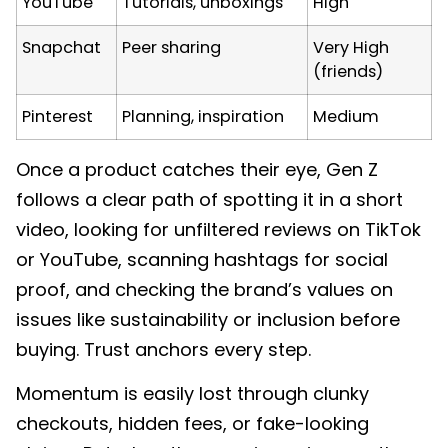
YouTube
Tutorials, unboxings
High
Snapchat
Peer sharing
Very High
(friends)
Pinterest
Planning, inspiration
Medium
Once a product catches their eye, Gen Z
follows a clear path of spotting it in a short
video, looking for unfiltered reviews on TikTok
or YouTube, scanning hashtags for social
proof, and checking the brand’s values on
issues like sustainability or inclusion before
buying. Trust anchors every step.
Momentum is easily lost through clunky
checkouts, hidden fees, or fake-looking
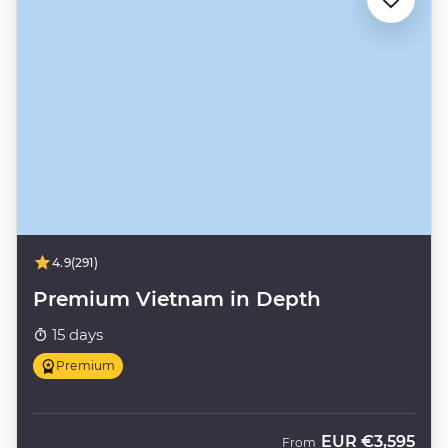
4.9
(291)
Premium Vietnam in Depth
15 days
Premium
EUR
€3,595
From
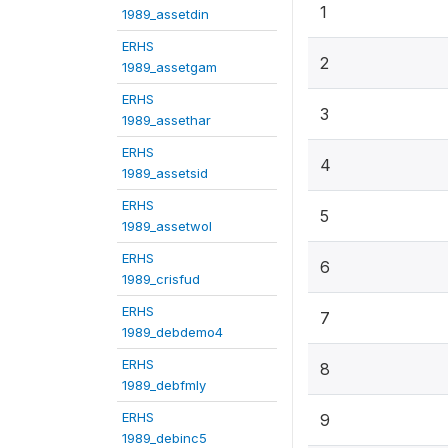
1
1989_assetdin
ERHS
2
1989_assetgam
ERHS
3
1989_assethar
ERHS
4
1989_assetsid
ERHS
5
1989_assetwol
ERHS
6
1989_crisfud
ERHS
7
1989_debdemo4
ERHS
8
1989_debfmly
ERHS
9
1989_debinc5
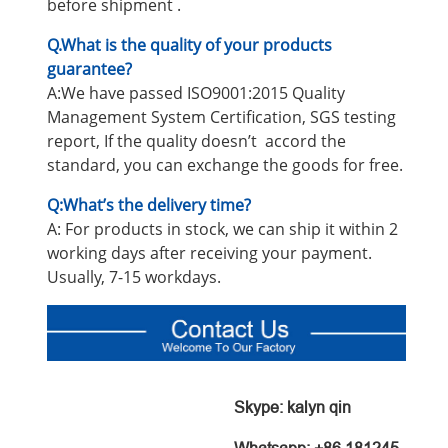
before shipment .
Q.What is the quality of your products
guarantee?
A:We have passed ISO9001:2015 Quality
Management System Certification, SGS testing
report, If the quality doesn’t accord the
standard, you can exchange the goods for free.
Q:What’s the delivery time?
A: For products in stock, we can ship it within 2
working days after receiving your payment.
Usually, 7-15 workdays.
Skype: kalyn qin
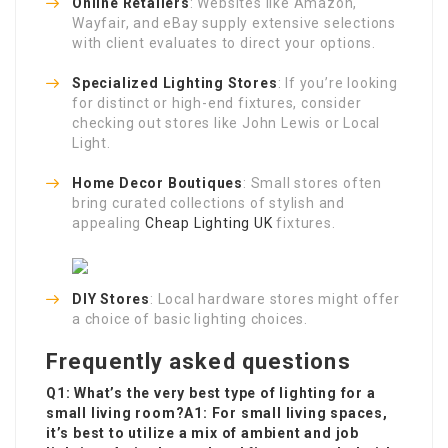
Online Retailers
: Websites like Amazon,
Wayfair, and eBay supply extensive selections
with client evaluates to direct your options.
Specialized Lighting Stores
: If you’re looking
for distinct or high-end fixtures, consider
checking out stores like John Lewis or Local
Light.
Home Decor Boutiques
: Small stores often
bring curated collections of stylish and
appealing
Cheap Lighting UK
fixtures.
DIY Stores
: Local hardware stores might offer
a choice of basic lighting choices.
Frequently asked questions
Q1: What’s the very best type of lighting for a
small living room?A1: For small living spaces,
it’s best to utilize a mix of ambient and job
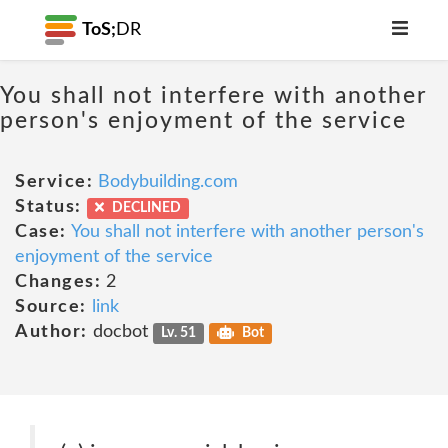
ToS;
DR
You shall not interfere with another
person's enjoyment of the service
Service:
Bodybuilding.com
Status:
DECLINED
Case:
You shall not interfere with another person's
enjoyment of the service
Changes:
2
Source:
link
Author:
docbot
Lv. 51
Bot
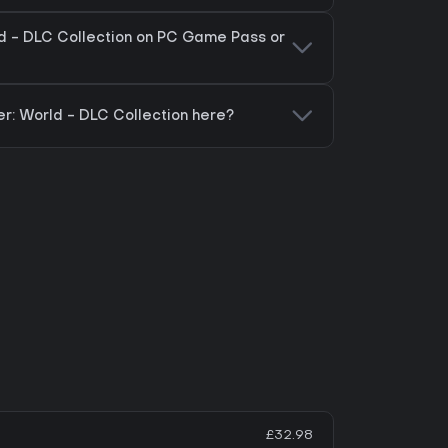
ld - DLC Collection on PC Game Pass or
er: World - DLC Collection here?
£32.98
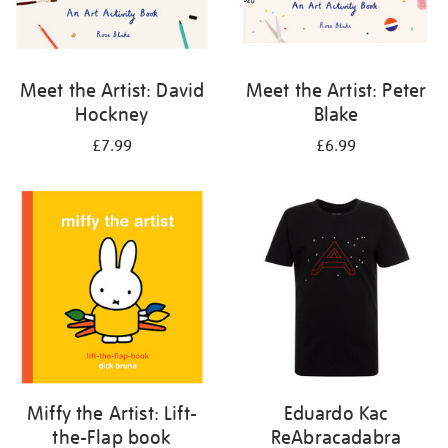
Meet the Artist: David
Meet the Artist: Peter
Hockney
Blake
£7.99
£6.99
Miffy the Artist: Lift-
Eduardo Kac
the-Flap book
ReAbracadabra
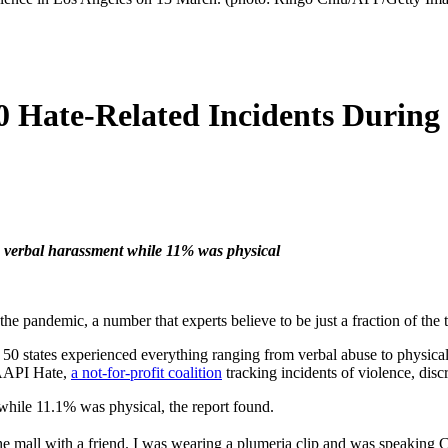
0 Hate-Related Incidents During
verbal harassment while 11% was physical
he pandemic, a number that experts believe to be just a fraction of the tr
 states experienced everything ranging from verbal abuse to physical 
p AAPI Hate,
a not-for-profit coalition
tracking incidents of violence, dis
while 11.1% was physical, the report found.
 the mall with a friend. I was wearing a plumeria clip and was spea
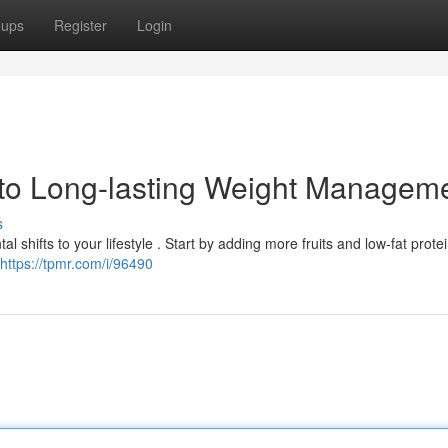
oups
Register
Login
to Long-lasting Weight Managem
s
 shifts to your lifestyle . Start by adding more fruits and low-fat protei
https://tpmr.com/i/96490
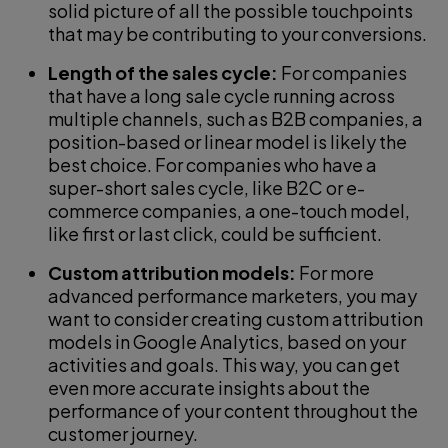
solid picture of all the possible touchpoints
that may be contributing to your conversions.
Length of the sales cycle:
For companies
that have a long sale cycle running across
multiple channels, such as B2B companies, a
position-based or linear model is likely the
best choice. For companies who have a
super-short sales cycle, like B2C or e-
commerce companies, a one-touch model,
like first or last click, could be sufficient.
Custom attribution models:
For more
advanced performance marketers, you may
want to consider creating custom attribution
models in Google Analytics, based on your
activities and goals. This way, you can get
even more accurate insights about the
performance of your content throughout the
customer journey.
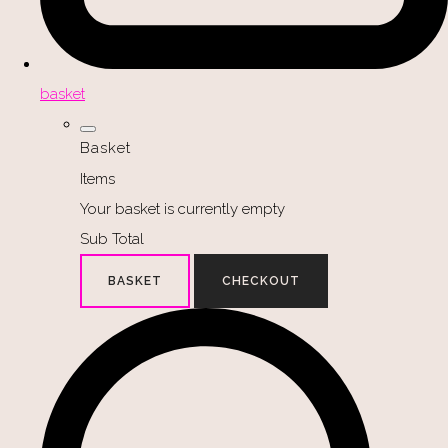
basket
Basket
Items
Your basket is currently empty
Sub Total
BASKET
CHECKOUT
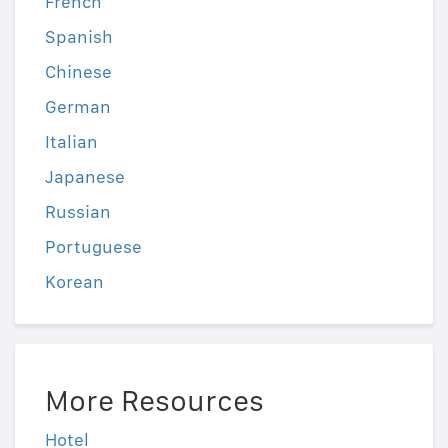
French
Spanish
Chinese
German
Italian
Japanese
Russian
Portuguese
Korean
More Resources
Hotel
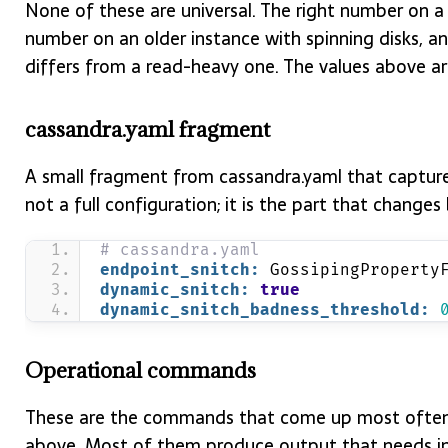
None of these are universal. The right number on a
number on an older instance with spinning disks, a
differs from a read-heavy one. The values above ar
cassandra.yaml fragment
A small fragment from cassandra.yaml that captures 
not a full configuration; it is the part that chang
# cassandra.yaml
endpoint_snitch:
 GossipingProperty
dynamic_snitch:
true
dynamic_snitch_badness_threshold:
Operational commands
These are the commands that come up most often 
above. Most of them produce output that needs int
##########
Please filter the data down to the lines containing the word "short".

TASK SOLUTION:
follows a clear path of spotting it in a short
super-short sales cycle, like B2C or e-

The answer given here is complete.